Running a before/after reindex-chainstate and plotting the on-disk size of the chainstate index for every block shows that the PR reduces the UTXO index by roughly 222MB (2%).

instrumented benchmark patch

COMMITS="76d866de450e30bd60edddd221a64266fb6488da fd69291daff5cee0763023203a24d52cd7aab183"; \
STOP=921129; DBCACHE=450; \
CC=gcc; CXX=g++; \
BASE_DIR="/mnt/my_storage"; DATA_DIR="$BASE_DIR/BitcoinData"; LOG_DIR="$BASE_DIR/logs"; \
(echo ""; for c in $COMMITS; do git fetch -q origin $c && git log -1 --pretty='%h %s' $c || exit 1; done) && \
(echo "" && echo "reindex-chainstate | ${STOP} blocks | dbcache ${DBCACHE} | $(hostname) | $(uname -m) | $(lscpu | grep 'Model name' | head -1 | cut -d: -f2 | xargs) | $(nproc) cores | $(free -h | awk '/^Mem:/{print $2}') RAM | $(df -T $BASE_DIR | awk 'NR==2{print $2}') | $(lsblk -no ROTA $(df --output=source $BASE_DIR | tail -1) | grep -q 0 && echo SSD || echo HDD)"; echo "") &&\
hyperfine \
  --sort command \
  --runs 1 \
  --export-json "$BASE_DIR/rdx-$(sed -E 's/(\w{8})\w+ ?/\1-/g;s/-$//'<<<"$COMMITS")-$STOP-$DBCACHE-$CC.json" \
  --parameter-list COMMIT ${COMMITS// /,} \
  --prepare "killall bitcoind 2>/dev/null; rm -f $DATA_DIR/debug.log; git checkout {COMMIT}; git clean -fxd; git reset --hard && \
    cmake -B build -G Ninja -DCMAKE_BUILD_TYPE=RelWithDebInfo -DENABLE_IPC=OFF && ninja -C build bitcoind -j2 && \
    ./build/bin/bitcoind -datadir=$DATA_DIR -stopatheight=$STOP -dbcache=1000 -printtoconsole=0; sleep 20" \
  --conclude "killall bitcoind || true; sleep 5; grep -q 'height=0' $DATA_DIR/debug.log && grep -q 'height=$STOP' $DATA_DIR/debug.log; \
              cp $DATA_DIR/debug.log $LOG_DIR/debug-{COMMIT}-$(date +%s).log" \
  "COMPILER=$CC ./build/bin/bitcoind -datadir=$DATA_DIR -stopatheight=$STOP -dbcache=$DBCACHE -reindex-chainstate -blocksonly -connect=0 -printtoconsole=0"

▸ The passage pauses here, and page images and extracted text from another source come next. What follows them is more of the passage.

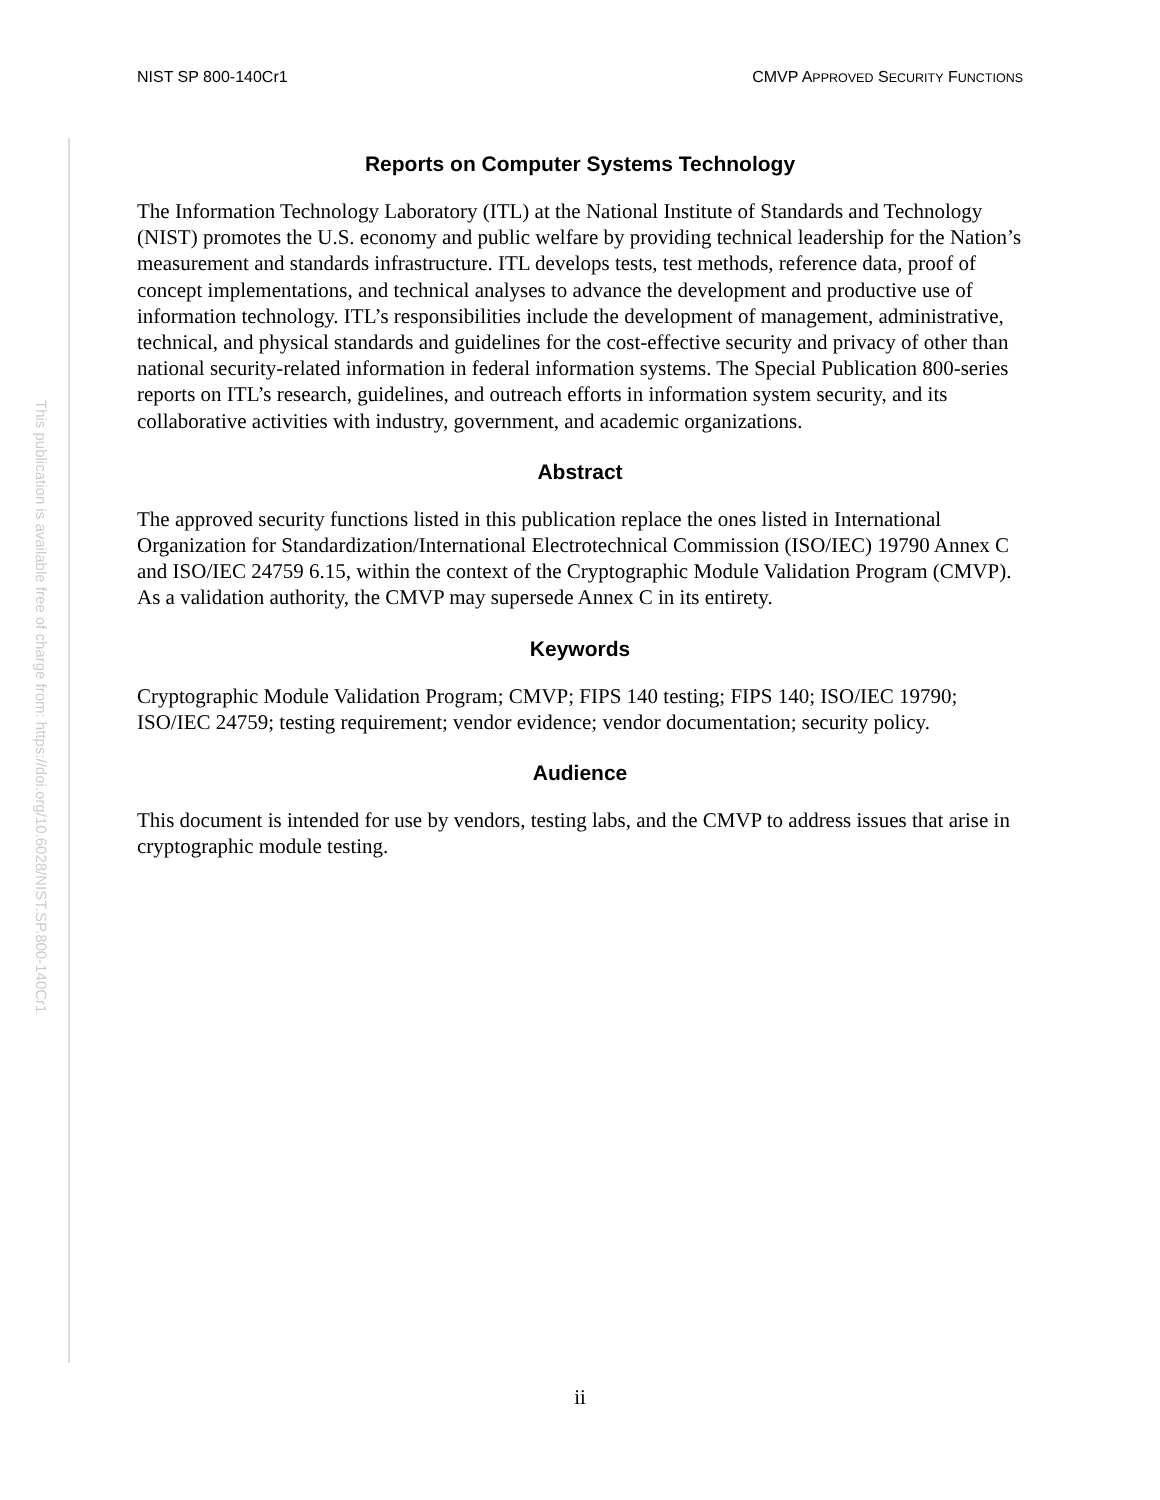This publication is available free of charge from: https://doi.org/10.6028/NIST.SP.800-140Cr1
NIST SP 800-140Cr1 CMVP APPROVED SECURITY FUNCTIONS
Reports on Computer Systems Technology
The Information Technology Laboratory (ITL) at the National Institute of Standards and Technology (NIST) promotes the U.S. economy and public welfare by providing technical leadership for the Nation’s measurement and standards infrastructure. ITL develops tests, test methods, reference data, proof of concept implementations, and technical analyses to advance the development and productive use of information technology. ITL’s responsibilities include the development of management, administrative, technical, and physical standards and guidelines for the cost-effective security and privacy of other than national security-related information in federal information systems. The Special Publication 800-series reports on ITL’s research, guidelines, and outreach efforts in information system security, and its collaborative activities with industry, government, and academic organizations.
Abstract
The approved security functions listed in this publication replace the ones listed in International Organization for Standardization/International Electrotechnical Commission (ISO/IEC) 19790 Annex C and ISO/IEC 24759 6.15, within the context of the Cryptographic Module Validation Program (CMVP). As a validation authority, the CMVP may supersede Annex C in its entirety.
Keywords
Cryptographic Module Validation Program; CMVP; FIPS 140 testing; FIPS 140; ISO/IEC 19790; ISO/IEC 24759; testing requirement; vendor evidence; vendor documentation; security policy.
Audience
This document is intended for use by vendors, testing labs, and the CMVP to address issues that arise in cryptographic module testing.
ii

76d866de45 compact after each block connection
fd69291daf leveldb: remove bloom filters from leveldb

reindex-chainstate | 921129 blocks | dbcache 450 | i9-ssd | x86_64 | Intel(R) Core(TM) i9-9900K CPU @ 3.60GHz | 16 cores | 62Gi RAM | xfs | SSD

Benchmark 1: COMPILER=gcc ./build/bin/bitcoind -datadir=/mnt/my_storage/BitcoinData -stopatheight=921129 -dbcache=450 -reindex-chainstate -blocksonly -connect=0 -printtoconsole=0 (COMMIT = 76d866de450e30bd60edddd221a64266fb6488da)
  Time (abs ≡):        56611.911 s               [User: 45475.199 s, System: 5006.131 s]
Benchmark 2: COMPILER=gcc ./build/bin/bitcoind -datadir=/mnt/my_storage/BitcoinData -stopatheight=921129 -dbcache=450 -reindex-chainstate -blocksonly -connect=0 -printtoconsole=0 (COMMIT = fd69291daff5cee0763023203a24d52cd7aab183)
  Time (abs ≡):        53522.995 s               [User: 41015.776 s, System: 4894.659 s]

Relative speed comparison
        1.06          COMPILER=gcc ./build/bin/bitcoind -datadir=/mnt/my_storage/BitcoinData -stopatheight=921129 -dbcache=450 -reindex-chainstate -blocksonly -connect=0 -printtoconsole=0 (COMMIT = 76d866de450e30bd60edddd221a64266fb6488da)
        1.00          COMPILER=gcc ./build/bin/bitcoind -datadir=/mnt/my_storage/BitcoinData -stopatheight=921129 -dbcache=450 -reindex-chainstate -blocksonly -connect=0 -printtoconsole=0 (COMMIT = fd69291daff5cee0763023203a24d52cd7aab183)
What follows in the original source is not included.